Here are my personal tips and advice when you are looking into choosing hostels to stay in. Most of them I have learnt during my experiences and I have shared them to help prevent you from making the same mistakes.
Hostels are such a good choice for travels, not only because they are so much cheaper but they can offer more than you would think, they’re a popular choice amongst travellers, and just very sociable and friendly environments.
Where to look:
There are so many websites out there providing all the accommodation in the specific place you are looking into. I tend to stick to the following two:
Booking.com – You can’t go wrong with this site. It gives you beyond the detail that you really need, including places around the accommodation, specific ratings, reviews from other travellers and pictures to get an idea of what the hostel looks like. For the past few places I have travelled to, I transferred to Booking.com from Hostel World, mainly because they give a wider range of accommodation, not just hostels, it seems a little more trustworthy and a lot of places you can cancel your booking for free before a certain date. Also, it gives you really useful travel guides to destinations. When you book through them 5 times, they have this reward called the Genius Reward which gives you 10% off your next booking and other travel perks.

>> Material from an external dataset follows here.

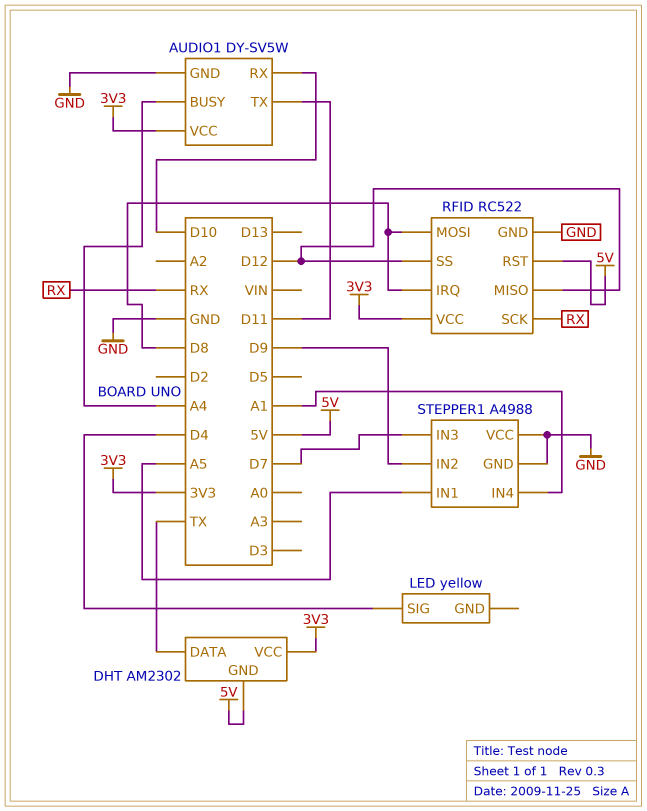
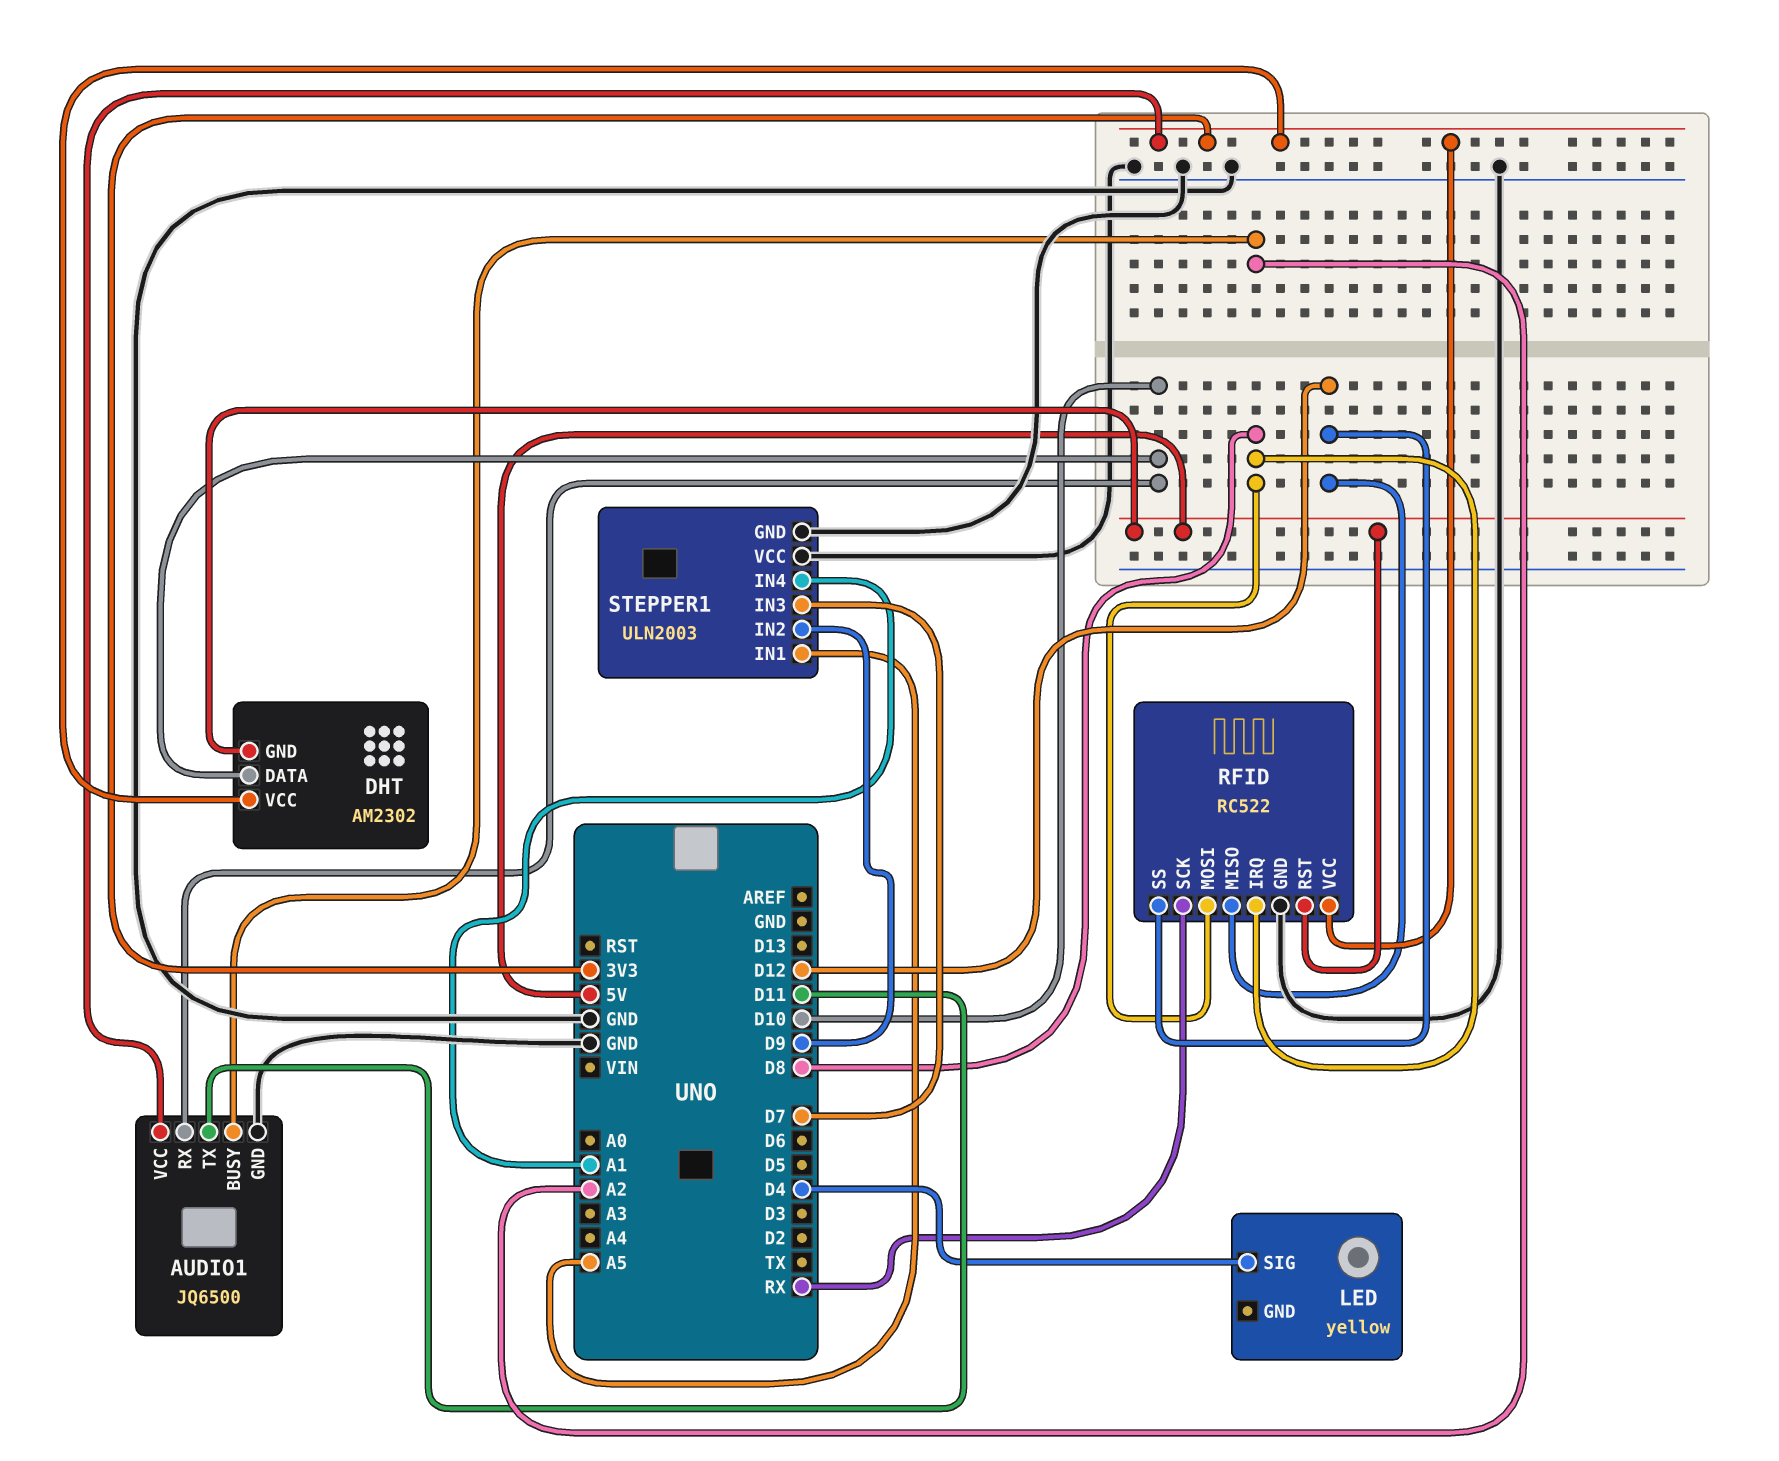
AUDIO1: DY-SV5W -> JQ6500
AUDIO1 pin BUSY: A4 -> A2
DHT pin DATA: TX -> D10
STEPPER1: A4988 -> ULN2003

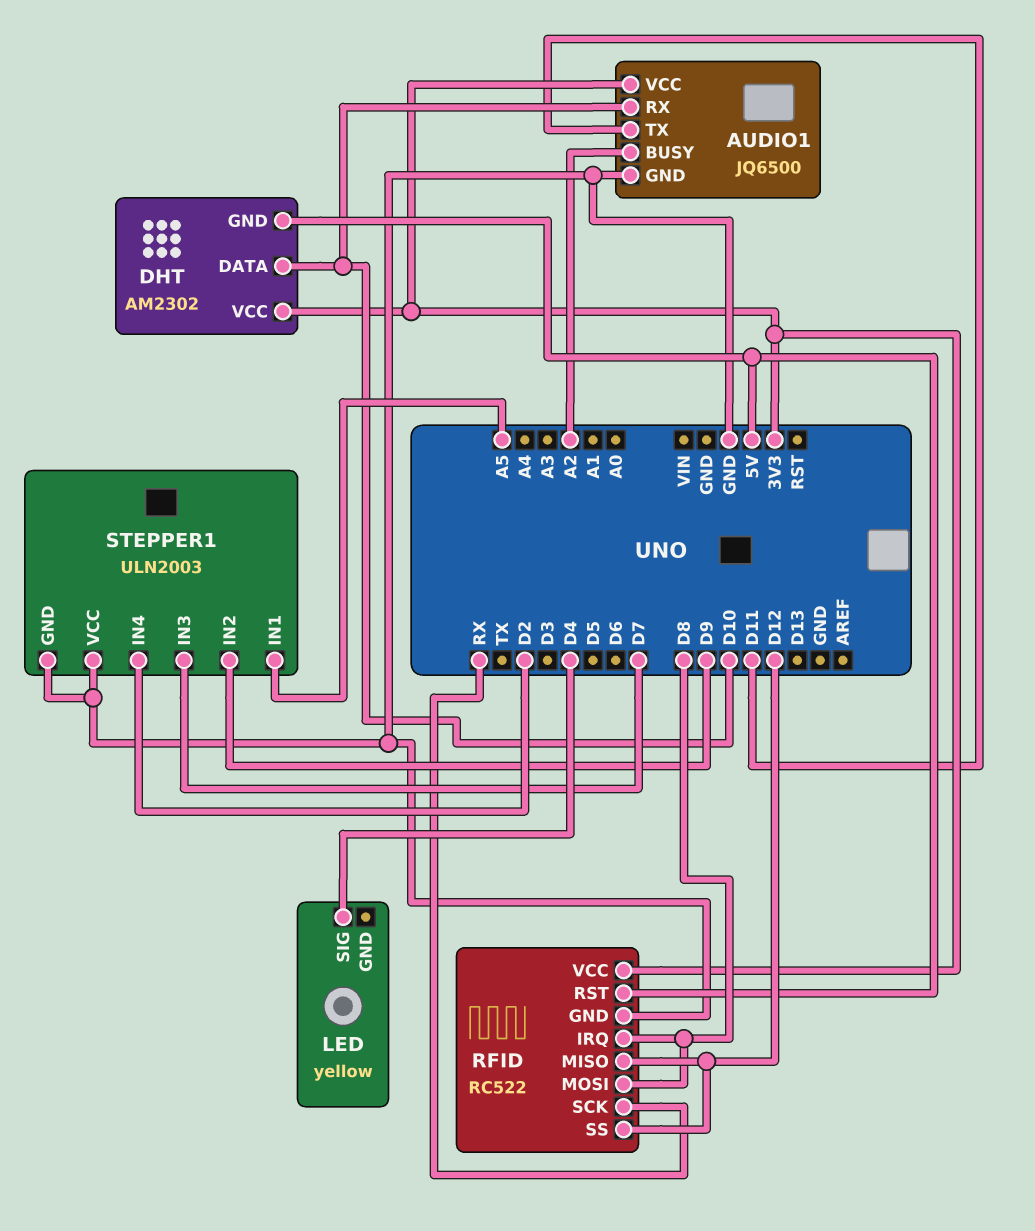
STEPPER1 pin IN4: A1 -> D2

Hostel world – Ever looking for hostels specifically? This is the website you need, providing hundreds ands thousands of hostels across the world, as well as a few hostels and B&B’s. I have used this website plenty of times in my past and nothing has ever gone majorly wrong, and when it has they have managed to solve it without any hassling. Each hostel is given an average ranking created from reviews and personal ranks from other travellers, reading the reviews is crucial!
This is regarding my preference and what I tend to look for/think about when choosing a hostel.
Location – I like to know if the accommodation is close to the centre of the town, near amenities, easy to get to from the airport/bus station/train station etc. I tend to use google maps to help navigate myself around the area.
Ranking – I always choose hostels which are ranked 8+ and have plenty of reviews so the ranking is reliable.
Best Valued – Obviously the cheaper the hostel, the better so you have more money to spend on other activities on your travels. Think of it this way, you’re only using this place to sleep in, that’s it. I’d rather spend little on accommodation and more on adventures. It’s the adventures you will remember, not the accommodation.
Facilities – Do they provide plenty of showers, wifi, breakfast, lockers, towels? Showers is quite important for me…for example, there was one hostel I was looking into in Ubud and it had one room with about 20 beds in it all sharing ONE bathroom between them (meaning one toilet, one shower and one sink), think about what a nightmare that would be! Also lockers are quite useful to have; although I trust hostels, having that little extra security makes you less worried about your belongings disappearing or being stolen.
Here are a few things to help you and I’ve learnt from personal experience.
Read reviews. This is so important to any hostel/hotel/bed and breakfast/villa that you are looking into. Other people’s opinions on their stays can help you out an awful lot. The detail given by the hostel can sound like the perfect place and then be critiqued massively by reviewers due to certain aspects of the accommodation, which the hostel may have avoided to mention. I will never book accommodation without reading at least 10 reviews.
Check any individual prices. Sometimes they can catch you out and charge you extra for using certain services like a hair dryer or to borrow towels. Check the details thoroughly or email them with any enquiries you have, they always seem to be very responsive.
BED BUG WARNING?! This has happened twice now, luckily not to me, but to other friends or people staying at the hostel I’ve been in. The warnings were hidden in the reviews but clearly I missed them. Read through the reviews thoroughly to make sure the hostel is free of bed bugs. They are not nice and you don’t want to have an interrupted night’s sleep with these biting you and crawling through and into your belongings. If you ever have this problem, let the hostel know as they should change your bed, and may possibly give you a refund (my friend got all her money back after finding bed bugs in Japan!)
Blog posts to help you. There’s thousands of travellers out there blogging about the hostels they have stayed at so use these to help you make your decision and get a thorough review.
Choose popular/sociable hostels – Unless you are wanting a quiet or completely solo trip, I’d advise you to choose the more popular and social hostels in the area. You’re more likely to meet and bond with fellow travellers, be given advice or recommendations to places you should visit, and join forces with other people on tours or days out.
Reach out to friends/other travellers for recommendations – If you have friends or other travellers which have been to the place before, they must have some tips or suggestions on the locations you should avoid or stay at.
So these are a few tips I’m hoping will help you make firm choices in your hostels on your travels. I wish I had been given some of these tips when I found myself picking my first hostel, but hopefully this will help you out a little and make the most out of your hostel experience.